## Work task:
Your answer should be a single number: how many lines in the data below hold the string "frag".

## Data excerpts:
- Opening Delimiter -

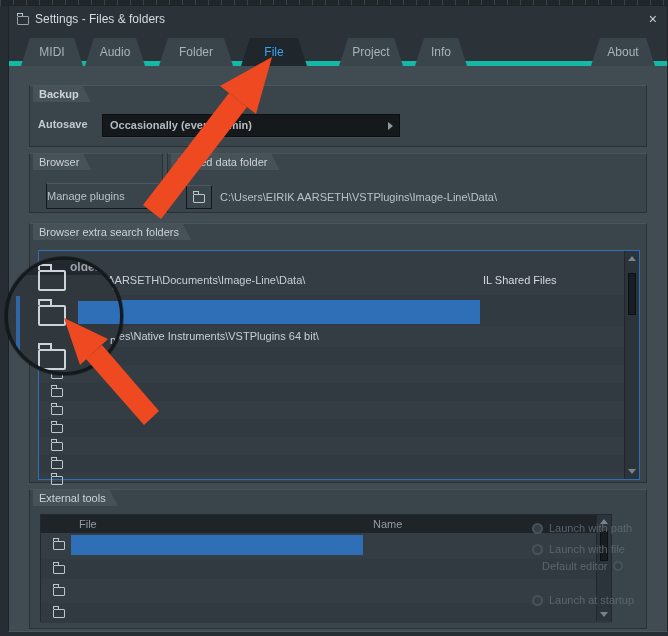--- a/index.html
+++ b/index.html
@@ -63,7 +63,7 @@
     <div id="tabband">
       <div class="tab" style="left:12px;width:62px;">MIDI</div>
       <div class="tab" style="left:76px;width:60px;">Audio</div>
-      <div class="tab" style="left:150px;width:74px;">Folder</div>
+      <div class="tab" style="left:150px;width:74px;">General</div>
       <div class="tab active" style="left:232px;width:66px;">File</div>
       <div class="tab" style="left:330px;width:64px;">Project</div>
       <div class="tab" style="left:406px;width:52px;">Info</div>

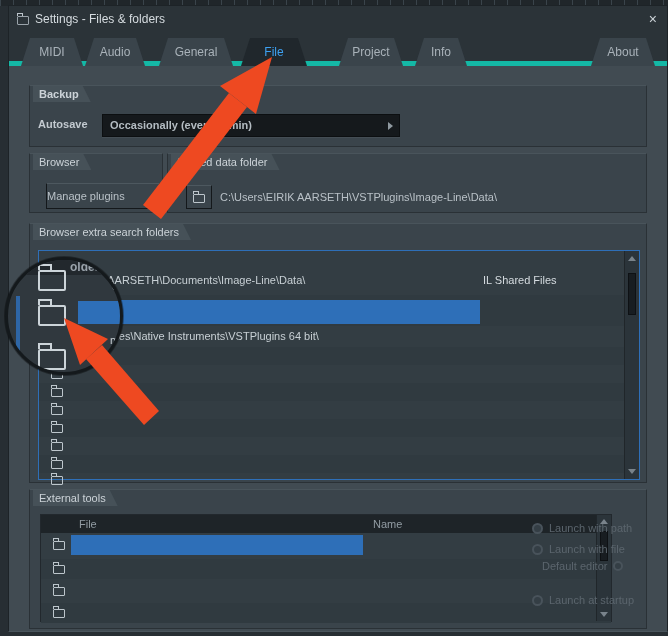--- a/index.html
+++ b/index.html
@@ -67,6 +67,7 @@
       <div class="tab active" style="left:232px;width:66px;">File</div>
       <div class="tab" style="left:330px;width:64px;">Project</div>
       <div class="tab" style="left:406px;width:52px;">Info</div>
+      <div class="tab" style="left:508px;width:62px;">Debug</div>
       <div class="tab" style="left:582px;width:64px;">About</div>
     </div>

- Closing Delimiter -
- Opening Delimiter -

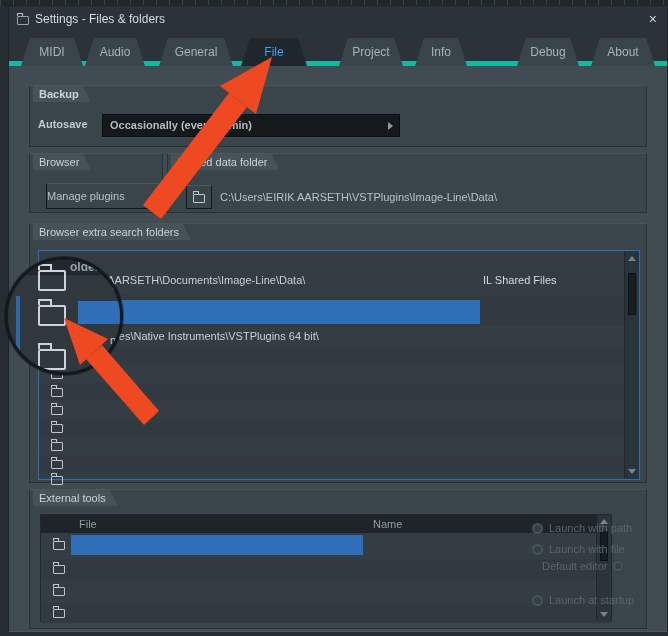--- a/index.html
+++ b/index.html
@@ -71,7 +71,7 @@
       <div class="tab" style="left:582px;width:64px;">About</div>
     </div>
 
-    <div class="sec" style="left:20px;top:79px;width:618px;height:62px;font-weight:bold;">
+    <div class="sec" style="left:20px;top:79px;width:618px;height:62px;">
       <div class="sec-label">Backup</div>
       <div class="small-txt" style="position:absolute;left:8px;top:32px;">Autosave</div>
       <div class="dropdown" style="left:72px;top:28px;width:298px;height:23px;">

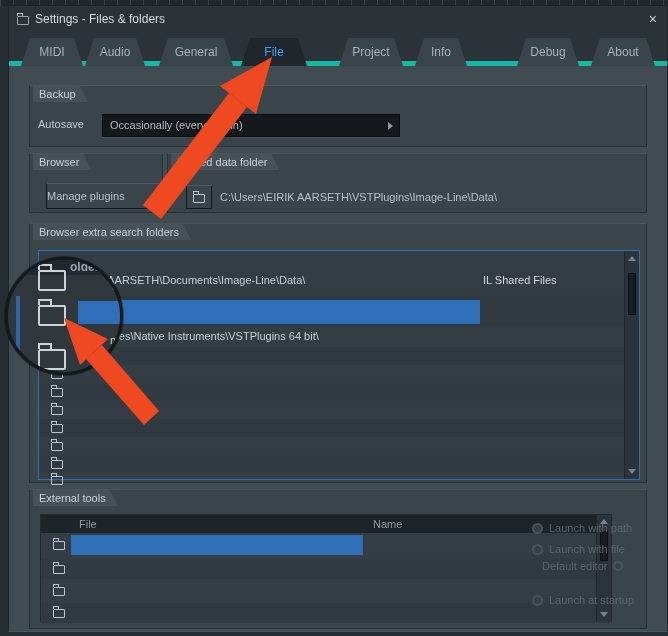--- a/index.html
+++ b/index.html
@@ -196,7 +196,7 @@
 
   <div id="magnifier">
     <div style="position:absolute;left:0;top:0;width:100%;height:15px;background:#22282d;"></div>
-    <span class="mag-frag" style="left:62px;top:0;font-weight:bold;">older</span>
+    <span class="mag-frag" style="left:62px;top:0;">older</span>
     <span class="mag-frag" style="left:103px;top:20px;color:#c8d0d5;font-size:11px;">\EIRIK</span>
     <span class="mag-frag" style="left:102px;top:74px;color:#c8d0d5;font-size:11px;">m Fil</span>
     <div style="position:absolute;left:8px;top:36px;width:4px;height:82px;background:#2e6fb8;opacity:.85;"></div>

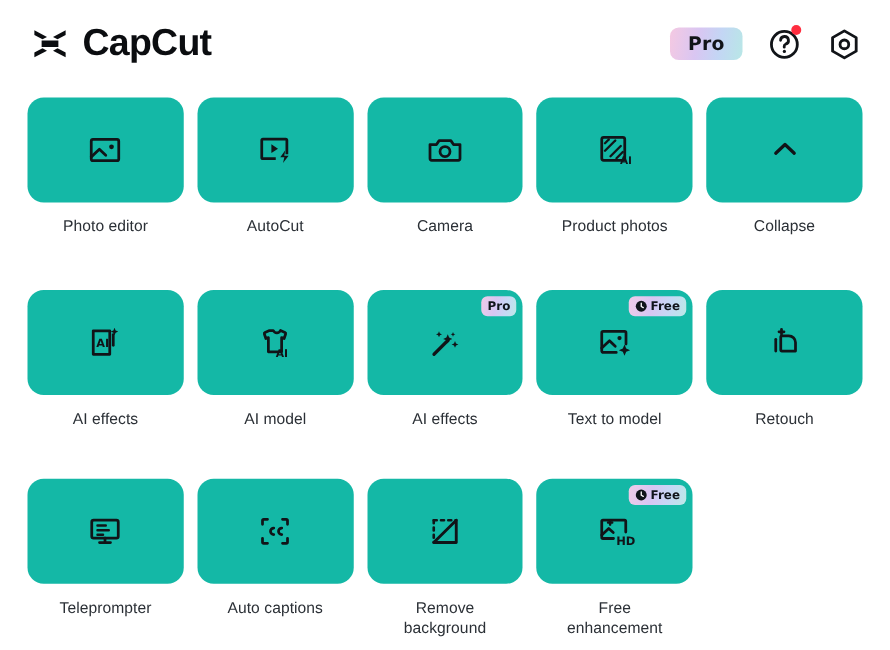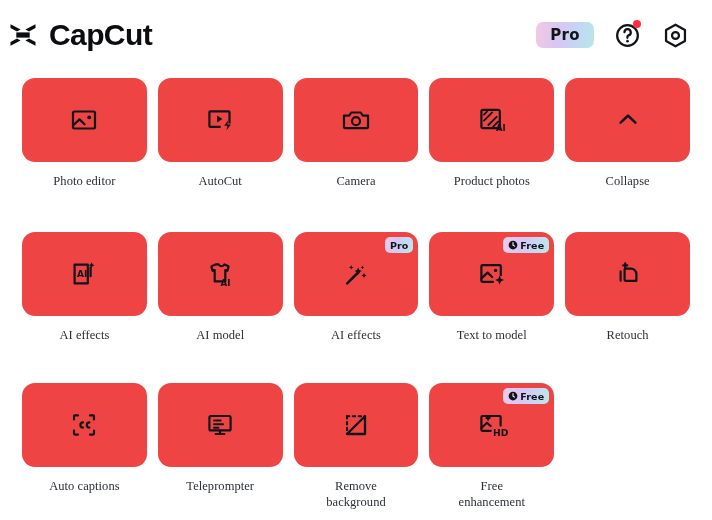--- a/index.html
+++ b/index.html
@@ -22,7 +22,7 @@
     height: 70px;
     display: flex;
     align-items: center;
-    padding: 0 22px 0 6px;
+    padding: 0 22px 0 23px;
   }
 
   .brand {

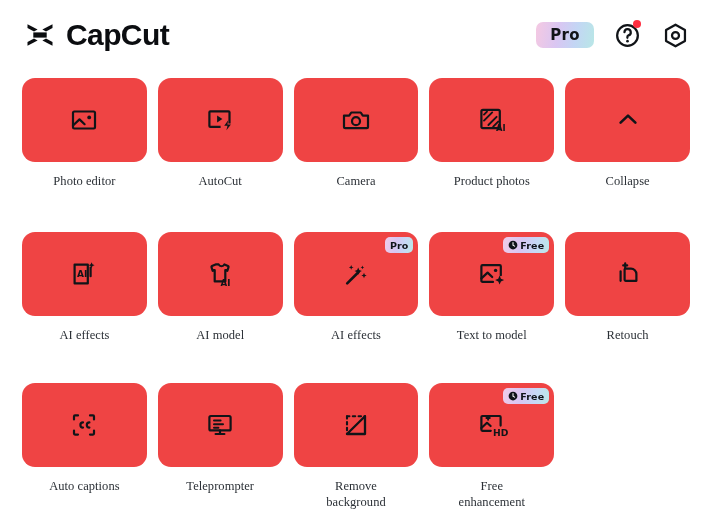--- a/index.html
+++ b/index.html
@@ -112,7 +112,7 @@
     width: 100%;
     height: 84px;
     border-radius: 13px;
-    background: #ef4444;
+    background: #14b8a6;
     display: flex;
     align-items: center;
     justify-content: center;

- Closing Delimiter -

## Answer area:
4